O Código ISPS é implementado por meio do capítulo XI-2 medidas Especiais para reforçar a segurança marítima na Convenção Internacional para a salvaguarda da Vida humana no Mar (SOLAS).
Regulamento XI-2/3 garante que as administrações estabelecer níveis de segurança e garantia o disposto rigoroso nível de segurança de dados para os navios que voam a sua bandeira.

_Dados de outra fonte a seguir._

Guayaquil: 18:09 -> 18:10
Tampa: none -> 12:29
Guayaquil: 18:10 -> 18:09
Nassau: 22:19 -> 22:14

Enviado em que são antes de encaixe no porta deverá, de imediato, cumprir com todos os requisitos para os níveis de segurança que são determinados pelo contratante governo. Isto também diz respeito ao nível de segurança que é estabelecido pela Administração fornecidos.
Regulamento XI-2/6 certifica-se de que todos os navios são equipados com um sistema de alarme de segurança. O sistema de alarme funciona a partir do navio para a administração em terra com sinais transmitidos, que são transmitidas via satélite. O avançado sistema de alarme de segurança deve enviar um sinal indicando o nome do navio, a localização e a ameaça de segurança que o navio está a sofrer. Os navios sistema de alarme pode ser ativado a partir da ponte de comando o capitão, sem alarmante a tripulação a bordo .
O Regulamento XI-2/8 estabelece o papel principal de o Capitão, que lhe permite manter a ordem e a conduta de decisões, para o bem das pessoas e a segurança do navio. Regulamentos XI-2/8 estados que o Mar Mestre não deve por desafiados ou não de concluir seus deveres.
O Código é um documento que descreve requisitos mínimos para a segurança dos navios e dos portos. A parte A apresenta requisitos obrigatórios. Parte B fornece orientação para a implementação. Alguns governos contratantes elegem, para também tratar a Parte B como obrigatórios.
O Código ISPS se aplica aos navios em viagens internacionais (incluindo os navios de passageiros, navios cargueiros de acima de 500 GT, e unidades móveis de perfuração offshore) e as instalações portuárias de veiculação de tais navios. O Código não se aplicam a navios de guerra, embarcações auxiliares ou outros navios de propriedade ou operados pelo contratante governo e utilizados unicamente em serviço oficial não comercial.